*How to complete this task*
What you write must match, character for character, the lines from the one with "Figure 10. Values" down to the one with "Figure 8. Live" in the listing below, minus its pictures.

*Listed records*

[Start of section]

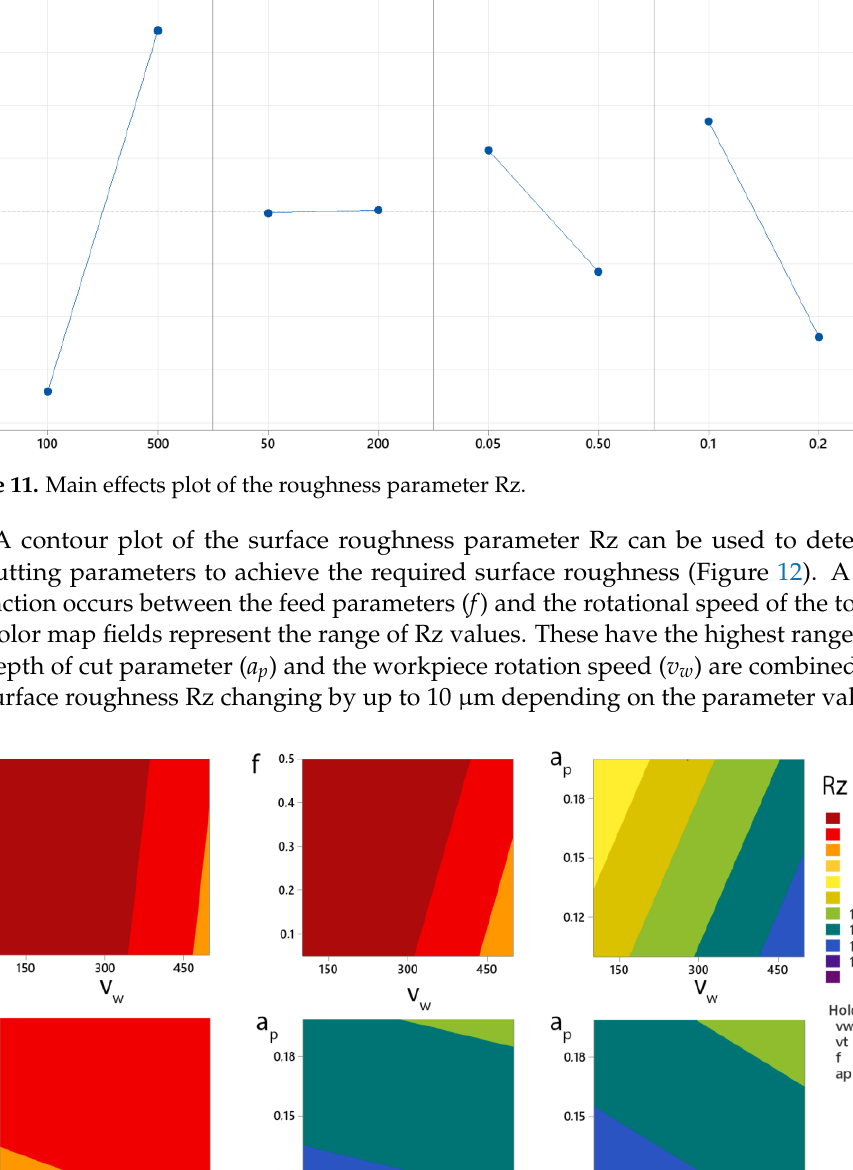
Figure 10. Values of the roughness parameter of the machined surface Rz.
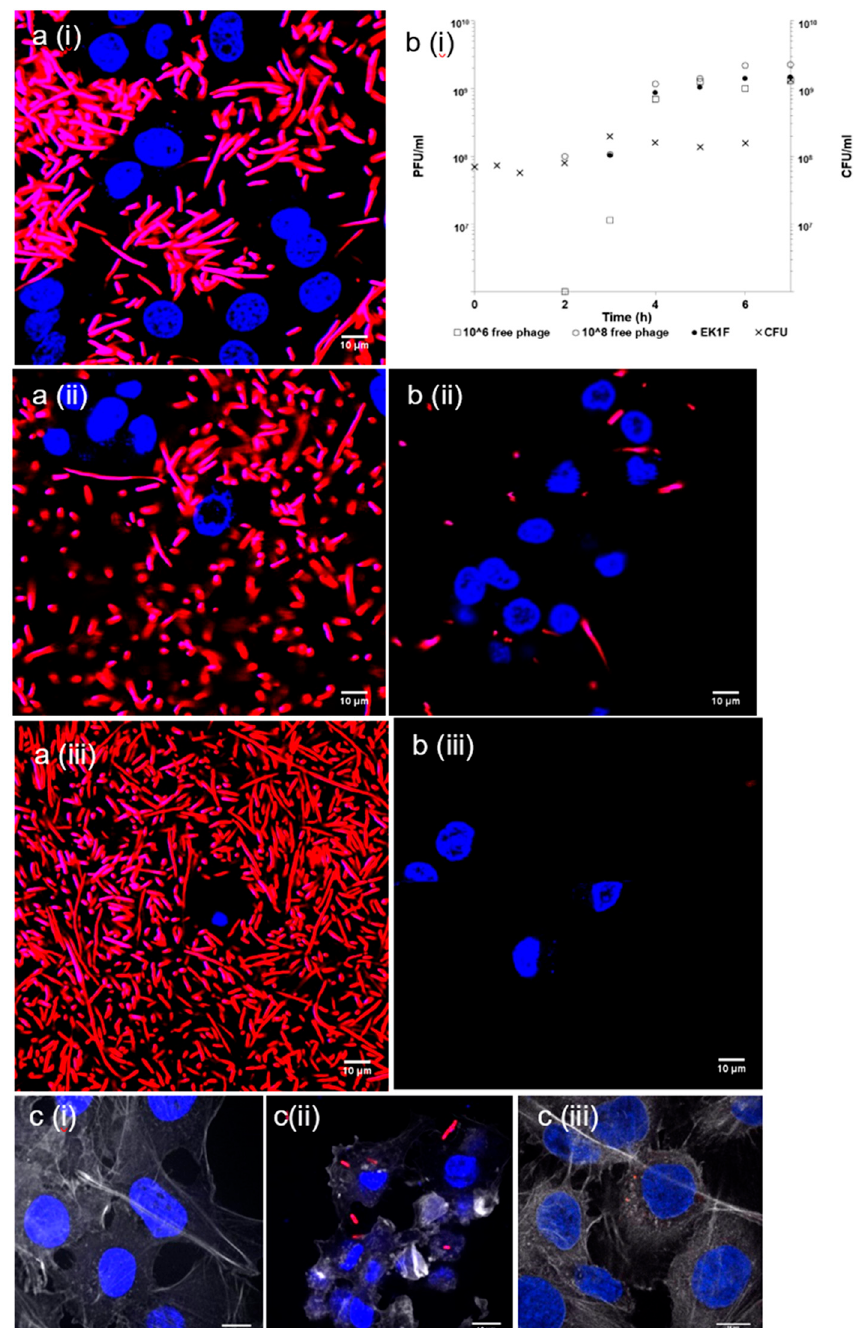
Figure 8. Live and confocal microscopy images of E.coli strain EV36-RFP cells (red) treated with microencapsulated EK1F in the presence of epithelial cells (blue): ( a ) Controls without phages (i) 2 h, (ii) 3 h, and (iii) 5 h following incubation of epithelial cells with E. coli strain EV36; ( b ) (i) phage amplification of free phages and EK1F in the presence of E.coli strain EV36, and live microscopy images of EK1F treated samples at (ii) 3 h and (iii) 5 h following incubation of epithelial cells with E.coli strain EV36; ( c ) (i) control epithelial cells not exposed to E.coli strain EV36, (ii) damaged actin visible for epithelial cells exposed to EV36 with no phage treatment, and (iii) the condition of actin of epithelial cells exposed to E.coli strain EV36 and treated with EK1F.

[End of section]
[Start of section]

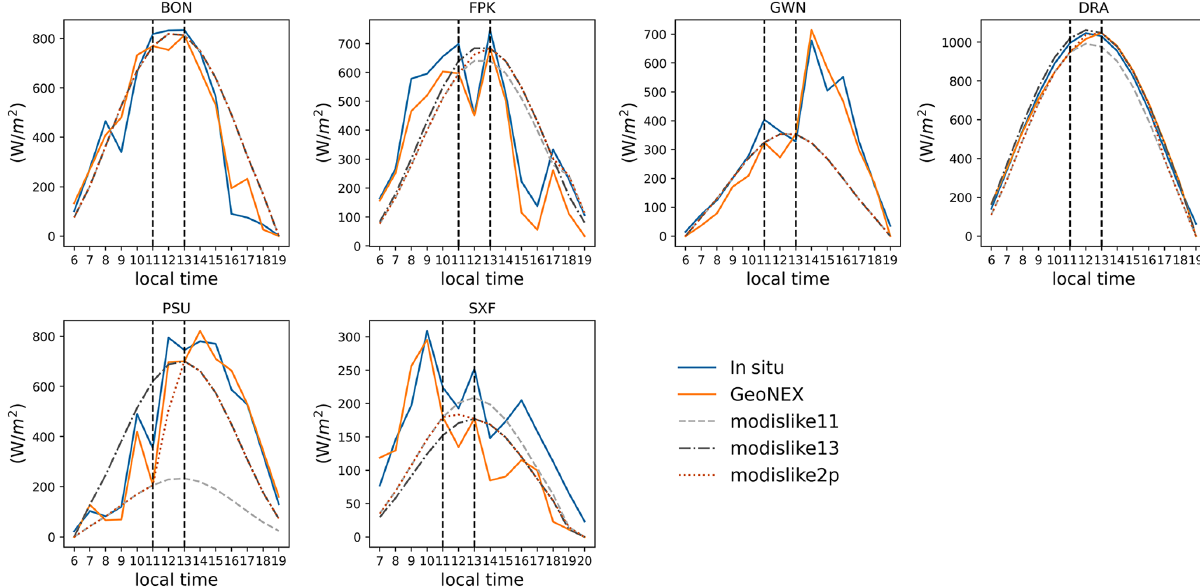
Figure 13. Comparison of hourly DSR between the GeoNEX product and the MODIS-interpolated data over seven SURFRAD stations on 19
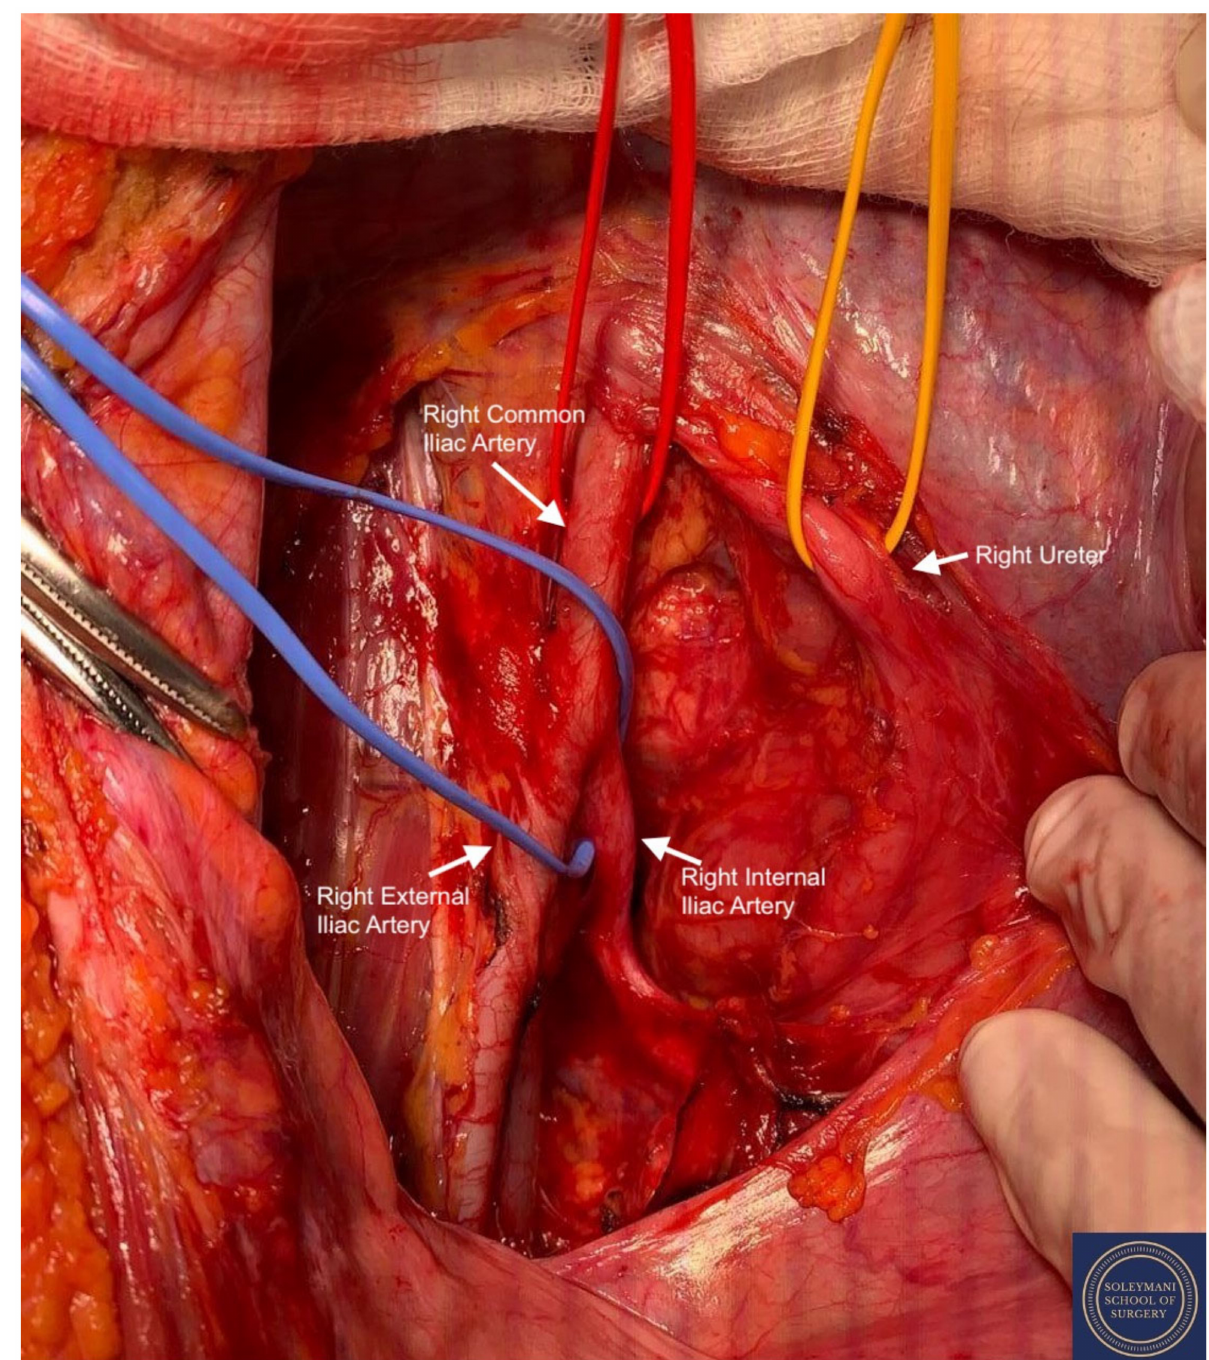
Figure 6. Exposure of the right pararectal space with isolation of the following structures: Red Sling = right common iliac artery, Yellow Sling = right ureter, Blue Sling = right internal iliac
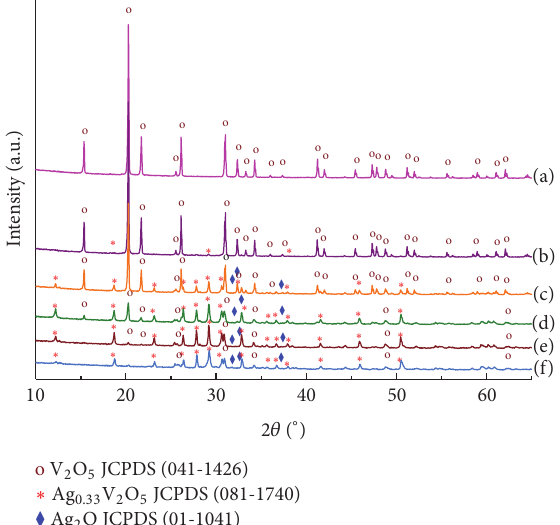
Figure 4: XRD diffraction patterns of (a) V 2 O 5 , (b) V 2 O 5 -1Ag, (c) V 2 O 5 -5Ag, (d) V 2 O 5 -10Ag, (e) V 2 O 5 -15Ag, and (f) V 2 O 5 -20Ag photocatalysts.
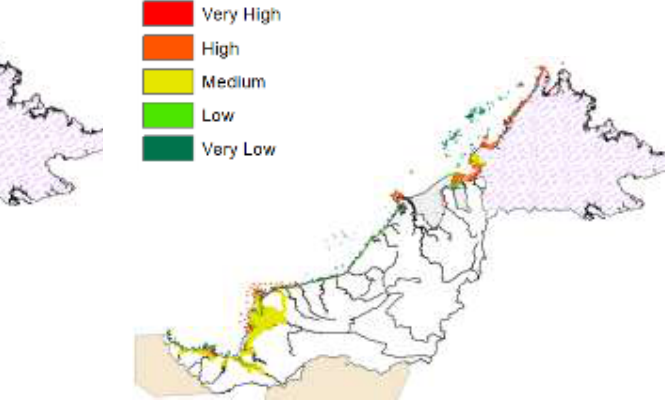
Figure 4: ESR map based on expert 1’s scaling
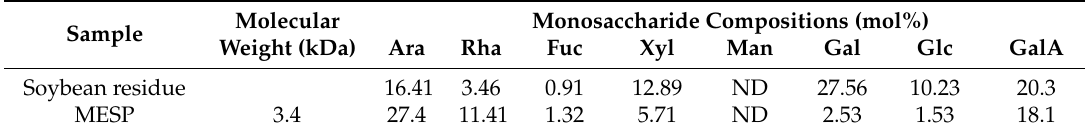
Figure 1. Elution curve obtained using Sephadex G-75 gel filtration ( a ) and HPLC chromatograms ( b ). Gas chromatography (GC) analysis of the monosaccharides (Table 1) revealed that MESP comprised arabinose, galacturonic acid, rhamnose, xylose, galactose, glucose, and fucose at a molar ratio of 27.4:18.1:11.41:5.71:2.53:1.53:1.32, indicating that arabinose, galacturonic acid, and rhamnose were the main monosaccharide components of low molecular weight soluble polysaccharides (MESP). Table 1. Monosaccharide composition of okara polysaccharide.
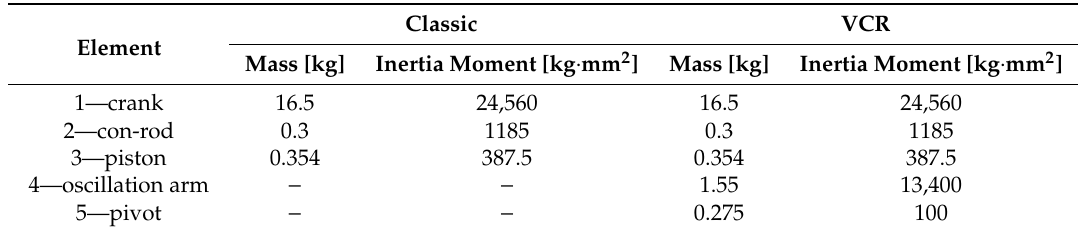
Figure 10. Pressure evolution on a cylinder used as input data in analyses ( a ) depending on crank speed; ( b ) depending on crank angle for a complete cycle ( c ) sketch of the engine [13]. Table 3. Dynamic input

[End of section]
[Start of section]

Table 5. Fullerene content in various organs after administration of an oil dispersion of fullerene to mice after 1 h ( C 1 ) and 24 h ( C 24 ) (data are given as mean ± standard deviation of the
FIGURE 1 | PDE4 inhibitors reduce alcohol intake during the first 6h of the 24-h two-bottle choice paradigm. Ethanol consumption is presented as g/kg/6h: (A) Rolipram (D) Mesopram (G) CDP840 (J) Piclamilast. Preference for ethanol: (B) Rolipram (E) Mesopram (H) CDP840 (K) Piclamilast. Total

[End of section]

*Response for this exercise*
Figure 10. Values of the roughness parameter of the machined surface Rz.
Figure 8. Live and confocal microscopy images of E.coli strain EV36-RFP cells (red) treated with microencapsulated EK1F in the presence of epithelial cells (blue): ( a ) Controls without phages (i) 2 h, (ii) 3 h, and (iii) 5 h following incubation of epithelial cells with E. coli strain EV36; ( b ) (i) phage amplification of free phages and EK1F in the presence of E.coli strain EV36, and live microscopy images of EK1F treated samples at (ii) 3 h and (iii) 5 h following incubation of epithelial cells with E.coli strain EV36; ( c ) (i) control epithelial cells not exposed to E.coli strain EV36, (ii) damaged actin visible for epithelial cells exposed to EV36 with no phage treatment, and (iii) the condition of actin of epithelial cells exposed to E.coli strain EV36 and treated with EK1F.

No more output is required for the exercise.